Indonesia kebangsaankoe,
Kebangsaan tanah airkoe,
Marilah kita berseroe:
“Indonesia Bersatoe”.
Hidoeplah tanahkoe,
Hidoeplah neg’rikoe,
Bangsakoe, djiwakoe, semoea,
Bangoenlah rajatnja,
Bangoenlah badannja,
Oentoek Indonesia Raja.
Bait / Stanza II
Indonesia, tanah jang moelia,
Tanah kita jang kaja,
Disanalah akoe hidoep,
Oentoek s’lama-lamanja.
Indonesia, tanah poesaka,
Poesaka kita semoea,
Marilah kita mendoa:
“Indonesia Bahagia”.
Soeboerlah tanahnja,
Soeboerlah djiwanja,
Bangsanja, rajatnja, semoeanja,
Sedarlah hatinja,
Sedarlah boedinja,
Oentoek Indonesia Raja.
Bait / Stanza III
Indonesia, tanah jang soetji,
Bagi kita disini,
Disanalah kita berdiri,
Mendjaga Iboe sedjati.
Indonesia, tanah berseri,
Tanah jang terkoetjintai,
Marilah kita berdjandji:
“Indonesia Bersatoe”
S’lamatlah rajatnja,
S’lamatlah poet’ranja,
Poelaoenja, laoetnja, semoea,
Madjoelah neg’rinja,
Madjoelah Pandoenja,
Oentoek Indonesia Raja.
Refrain untuk tiap bait ;
Indones’, Indones’,
Moelia, Moelia,
Tanahkoe, neg’rikoe jang koetjinta.
Indones’, Indones’,
Moelia, Moelia,
Hidoeplah Indonesia Raja.
Jika kita perhatikan
teks tersebut memiliki kedekatan dengan syair, sajak, gurindam atau pantun yang
memiliki pola a-b-a-b atau a-a-a-a dengan pola baris empat hingga enam baris.
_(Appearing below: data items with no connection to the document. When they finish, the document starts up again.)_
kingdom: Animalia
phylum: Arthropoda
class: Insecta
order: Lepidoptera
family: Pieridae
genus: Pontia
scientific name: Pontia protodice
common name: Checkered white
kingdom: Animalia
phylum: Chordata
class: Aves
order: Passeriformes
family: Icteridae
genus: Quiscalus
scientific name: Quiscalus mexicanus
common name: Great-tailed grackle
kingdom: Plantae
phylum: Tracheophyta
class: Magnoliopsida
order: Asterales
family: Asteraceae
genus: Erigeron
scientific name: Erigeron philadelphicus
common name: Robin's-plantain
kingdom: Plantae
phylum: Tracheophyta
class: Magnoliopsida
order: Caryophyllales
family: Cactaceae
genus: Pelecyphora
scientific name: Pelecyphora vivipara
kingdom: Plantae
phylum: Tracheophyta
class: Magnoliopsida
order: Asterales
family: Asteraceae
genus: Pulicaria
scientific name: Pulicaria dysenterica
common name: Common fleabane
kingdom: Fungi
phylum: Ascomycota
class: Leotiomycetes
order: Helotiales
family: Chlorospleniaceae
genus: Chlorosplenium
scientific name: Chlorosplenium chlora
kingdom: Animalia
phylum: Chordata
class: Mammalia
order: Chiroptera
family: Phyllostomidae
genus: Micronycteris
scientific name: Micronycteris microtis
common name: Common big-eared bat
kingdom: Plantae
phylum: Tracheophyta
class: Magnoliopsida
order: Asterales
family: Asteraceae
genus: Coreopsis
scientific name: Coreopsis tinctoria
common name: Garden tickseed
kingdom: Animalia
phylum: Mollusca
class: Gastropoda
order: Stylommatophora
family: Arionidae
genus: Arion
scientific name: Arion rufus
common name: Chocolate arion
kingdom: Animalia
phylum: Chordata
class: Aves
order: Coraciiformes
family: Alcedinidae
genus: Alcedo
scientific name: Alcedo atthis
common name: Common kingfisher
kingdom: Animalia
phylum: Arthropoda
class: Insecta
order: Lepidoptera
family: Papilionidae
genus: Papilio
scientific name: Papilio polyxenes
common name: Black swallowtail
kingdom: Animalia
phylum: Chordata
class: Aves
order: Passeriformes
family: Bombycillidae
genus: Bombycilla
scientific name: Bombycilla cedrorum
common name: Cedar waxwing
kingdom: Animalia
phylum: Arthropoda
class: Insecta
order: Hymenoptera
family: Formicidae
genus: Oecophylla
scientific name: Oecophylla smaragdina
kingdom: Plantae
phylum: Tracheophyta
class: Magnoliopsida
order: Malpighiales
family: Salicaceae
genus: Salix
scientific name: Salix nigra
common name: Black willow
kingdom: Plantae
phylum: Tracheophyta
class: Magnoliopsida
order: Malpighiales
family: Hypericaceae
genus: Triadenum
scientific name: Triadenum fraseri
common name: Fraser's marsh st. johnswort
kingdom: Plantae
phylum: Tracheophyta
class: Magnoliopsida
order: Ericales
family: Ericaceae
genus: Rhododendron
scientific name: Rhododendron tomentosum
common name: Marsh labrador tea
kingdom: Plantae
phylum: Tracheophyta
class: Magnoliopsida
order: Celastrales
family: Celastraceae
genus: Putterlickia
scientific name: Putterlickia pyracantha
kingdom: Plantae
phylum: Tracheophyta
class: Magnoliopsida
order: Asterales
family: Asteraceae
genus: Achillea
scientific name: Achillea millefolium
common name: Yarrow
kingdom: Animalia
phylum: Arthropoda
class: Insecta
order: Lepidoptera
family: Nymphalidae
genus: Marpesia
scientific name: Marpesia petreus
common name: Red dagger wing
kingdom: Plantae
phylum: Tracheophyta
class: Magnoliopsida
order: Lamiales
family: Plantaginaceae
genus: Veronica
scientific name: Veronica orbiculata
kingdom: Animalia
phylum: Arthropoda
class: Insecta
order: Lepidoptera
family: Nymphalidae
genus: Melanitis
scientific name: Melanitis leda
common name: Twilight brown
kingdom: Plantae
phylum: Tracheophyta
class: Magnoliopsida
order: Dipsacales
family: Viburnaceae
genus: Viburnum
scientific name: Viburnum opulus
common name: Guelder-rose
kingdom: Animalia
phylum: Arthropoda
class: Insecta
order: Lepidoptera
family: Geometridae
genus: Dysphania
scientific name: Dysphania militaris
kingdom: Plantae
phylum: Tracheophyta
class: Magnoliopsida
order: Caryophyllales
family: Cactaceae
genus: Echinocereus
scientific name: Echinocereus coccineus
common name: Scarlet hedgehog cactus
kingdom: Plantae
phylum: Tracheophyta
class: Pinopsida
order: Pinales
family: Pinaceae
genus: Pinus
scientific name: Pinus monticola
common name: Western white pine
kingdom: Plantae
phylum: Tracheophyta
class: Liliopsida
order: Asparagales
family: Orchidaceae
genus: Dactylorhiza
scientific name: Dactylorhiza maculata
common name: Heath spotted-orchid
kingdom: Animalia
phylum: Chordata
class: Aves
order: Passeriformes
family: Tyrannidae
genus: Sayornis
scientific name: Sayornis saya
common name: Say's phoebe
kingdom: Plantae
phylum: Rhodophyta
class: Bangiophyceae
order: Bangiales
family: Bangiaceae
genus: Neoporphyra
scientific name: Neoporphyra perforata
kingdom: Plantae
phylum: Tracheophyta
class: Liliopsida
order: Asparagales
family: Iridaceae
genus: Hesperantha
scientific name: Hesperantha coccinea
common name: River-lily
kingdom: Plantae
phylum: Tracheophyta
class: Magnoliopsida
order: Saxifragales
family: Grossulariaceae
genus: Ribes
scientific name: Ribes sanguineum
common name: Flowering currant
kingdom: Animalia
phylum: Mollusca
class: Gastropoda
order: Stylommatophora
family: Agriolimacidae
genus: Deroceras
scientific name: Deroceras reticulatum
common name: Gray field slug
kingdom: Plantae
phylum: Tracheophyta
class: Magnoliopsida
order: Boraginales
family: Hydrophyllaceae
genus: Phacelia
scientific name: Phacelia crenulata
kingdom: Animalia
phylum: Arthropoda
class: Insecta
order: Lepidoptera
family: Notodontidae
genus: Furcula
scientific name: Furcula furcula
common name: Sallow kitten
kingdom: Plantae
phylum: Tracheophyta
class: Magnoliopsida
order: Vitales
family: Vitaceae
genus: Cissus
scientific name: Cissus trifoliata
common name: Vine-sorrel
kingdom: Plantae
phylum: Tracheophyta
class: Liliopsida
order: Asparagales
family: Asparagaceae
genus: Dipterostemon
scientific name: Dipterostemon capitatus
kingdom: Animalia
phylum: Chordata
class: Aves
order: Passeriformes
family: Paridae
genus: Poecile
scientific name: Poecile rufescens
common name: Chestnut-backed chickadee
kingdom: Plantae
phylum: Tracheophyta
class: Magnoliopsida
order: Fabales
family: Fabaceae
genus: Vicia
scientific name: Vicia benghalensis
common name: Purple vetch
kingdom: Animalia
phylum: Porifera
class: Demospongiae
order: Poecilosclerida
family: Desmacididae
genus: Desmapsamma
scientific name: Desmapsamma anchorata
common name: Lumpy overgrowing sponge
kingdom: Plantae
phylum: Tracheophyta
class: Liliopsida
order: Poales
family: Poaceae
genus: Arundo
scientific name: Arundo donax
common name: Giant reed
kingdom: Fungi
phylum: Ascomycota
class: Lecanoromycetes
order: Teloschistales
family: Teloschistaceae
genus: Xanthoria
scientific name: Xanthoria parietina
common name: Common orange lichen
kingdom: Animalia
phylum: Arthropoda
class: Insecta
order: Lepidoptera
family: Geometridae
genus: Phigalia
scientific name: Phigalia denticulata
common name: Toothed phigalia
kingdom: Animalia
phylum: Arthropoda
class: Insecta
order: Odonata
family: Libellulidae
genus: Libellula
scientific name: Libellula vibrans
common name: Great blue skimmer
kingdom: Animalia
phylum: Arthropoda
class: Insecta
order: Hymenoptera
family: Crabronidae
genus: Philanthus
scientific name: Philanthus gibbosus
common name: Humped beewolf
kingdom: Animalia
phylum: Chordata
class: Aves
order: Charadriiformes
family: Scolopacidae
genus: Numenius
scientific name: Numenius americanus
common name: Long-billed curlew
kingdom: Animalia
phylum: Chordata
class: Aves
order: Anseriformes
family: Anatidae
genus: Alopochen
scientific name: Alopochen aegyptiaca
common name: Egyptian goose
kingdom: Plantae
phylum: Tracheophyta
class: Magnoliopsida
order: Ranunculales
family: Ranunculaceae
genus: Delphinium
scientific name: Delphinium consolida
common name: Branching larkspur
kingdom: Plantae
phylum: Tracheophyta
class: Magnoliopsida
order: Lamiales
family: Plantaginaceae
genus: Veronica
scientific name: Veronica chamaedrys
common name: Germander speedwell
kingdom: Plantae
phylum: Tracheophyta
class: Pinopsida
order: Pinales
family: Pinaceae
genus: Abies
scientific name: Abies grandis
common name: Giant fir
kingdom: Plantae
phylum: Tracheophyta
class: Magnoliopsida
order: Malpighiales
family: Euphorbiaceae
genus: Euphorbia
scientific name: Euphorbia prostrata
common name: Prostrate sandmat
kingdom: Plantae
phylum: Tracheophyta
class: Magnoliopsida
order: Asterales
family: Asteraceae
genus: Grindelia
Nah, semakin terang benderang bukan bagaimana puisi
dapat menanamkan suatu gagasan, ide, khayalan dan cita-cita sekaligus
menggerakan pikiran, hati untuk melakukan pengorbanan agar terwujudnya
cita-cita tersebut.
Jika
kita perhatikan sekarang ini, di dalam Indonesia yang telah terwujud sebagai
negara dan memiliki kemerdekaan atas rakyatnya, puisi sering dilupakan.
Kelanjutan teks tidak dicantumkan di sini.